Everyone has his/her own reasons to take that decision, specially people with kids fearing a possible nuclear contamination or strong aftershocks. Anyway, all this “flyjin phenomenon” has been also criticized, mainly by some Japanese individuals and companies. For some people, this behavior was considered as a betrayal to Japan by many foreigners.

I didn’t leave the country, I didn’t get in panic so I’m not a flyjin, but I want to explain the reasons that justified the behavior of so many people. It’s perfectly understandable and human considering the information and the reality of foreigners in Japan.

Many Japanese don’t know how was this crisis from a foreigner perspective. So, if you are a Japanese reader or not, this is what a “gaikokujin” experienced:

  1. Earthquakes are not a common thing! Japan is maybe the most ready and better informed country in the world about earthquakes. Japanese learn since primary school how to protect themselves, what an earthquake is, and what it could feel like. It’s something you learn since you are a kid. I’m not saying that Japanese are used to earthquakes, but they have a better understanding of them. This is not the same for other countries. Even countries which historically suffered earthquakes, are not ready as Japan is. So the normal and natural reaction is fear, doubt and for some people, panic.
  2. Many embassies called directly to their nationals saying “would you like to come back? we have a free-ticket flight for you!”. Some embassies even told to their nationals: “You should consider to leave the country!”. So what is the common reaction, when you live in a foreign country and your embassy calls you telling that you should leave and that they have free-flights for you? It’s quite normal and human, specially for people with kids, to leave! Personally I don’t believe in any government or embassy or media, but the common behavior is to believe in your own government.
  3. Foreign media over reacted and manipulated the information, providing sensationalistic news of what was going on here. Families living abroad, started to believe what media said and called their relatives in Japan saying to please leave, go away, radiations will kill you! That’s also natural and human. People tend to believe in TV and they don’t think. That’s a problem of Media Literacy, and it happens everywhere.
    Of course we cannot deny that the situation was critical, thousands of people died due to the tsunami and the danger and fear of the evolution of the nuclear crisis, which kept everyone of us, Japanese and foreigners, in constant tension. But that’s not a justification for the manipulation and sensationalism made by many foreign media.

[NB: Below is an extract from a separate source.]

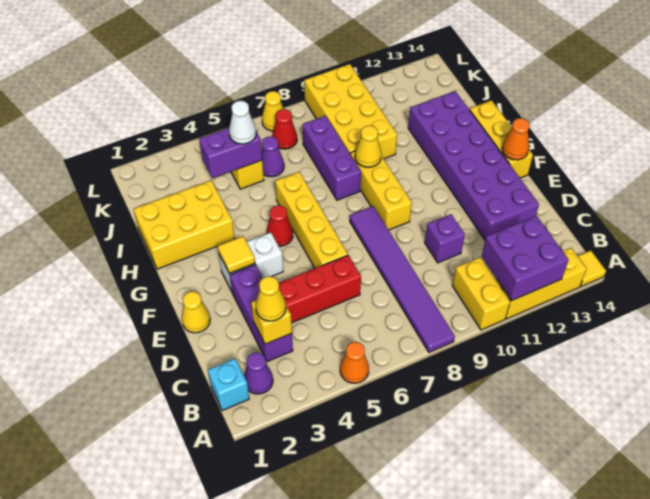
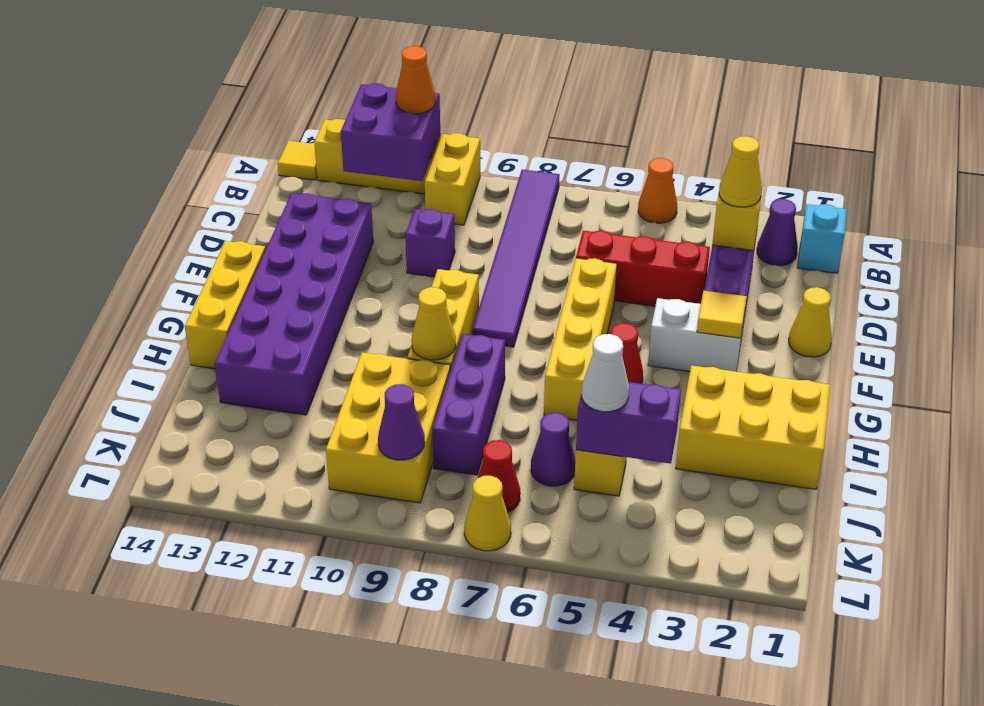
orange 1x1 cone [502,118,530,160] -> orange 1x1 cone moved to [396,46,435,114]
yellow 2x4 brick [304,64,397,159] -> yellow 2x3 brick [326,352,450,503]
none -> purple 1x1 cone [378,384,425,460]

As an example of what foreign media said about this crisis, here you have some images of Spanish newspapers. This kind of news were almost a clone of all other newspapers around Europe. So just imagine, if you are in a foreign country and you see your own newspapers saying this, and your family read this, what are you going to do?

Translating from the left:

“Japan a country of phantoms…”, “Exodus in Tokyo”, “Nuclear Leak in Japan”

“Fukushima is out of control”, “Leak without control”

“Nuclear Panic”, “Japan looses control and UE says: Nuclear Apocalypse”, “Apocalypse Now?”

This is the reality from the (gaikokujin) foreigner perspective. Embassies recommending to evacuate and alerting of an imminent nuclear disaster or destructive aftershocks. News going crazy spreading out the panic and running in sensationalism. Families begging to come back home. Under those circumstances, it’s normal and human to take the decision to leave and protect your own family.

Why I didn’t become a flyjin? Well, basically I don’t believe in any government. Neither the Japanese, neither Europeans, Americans or whatever other country. I didn’t believe the media in this crisis. I just tried to apply common sense, reading as many different sources as possible, reading articles from physics and scientists. Remember what is going on now in the reactor is science, it’s physics and those laws cannot be changed by politicians, journalists or any ecologist group.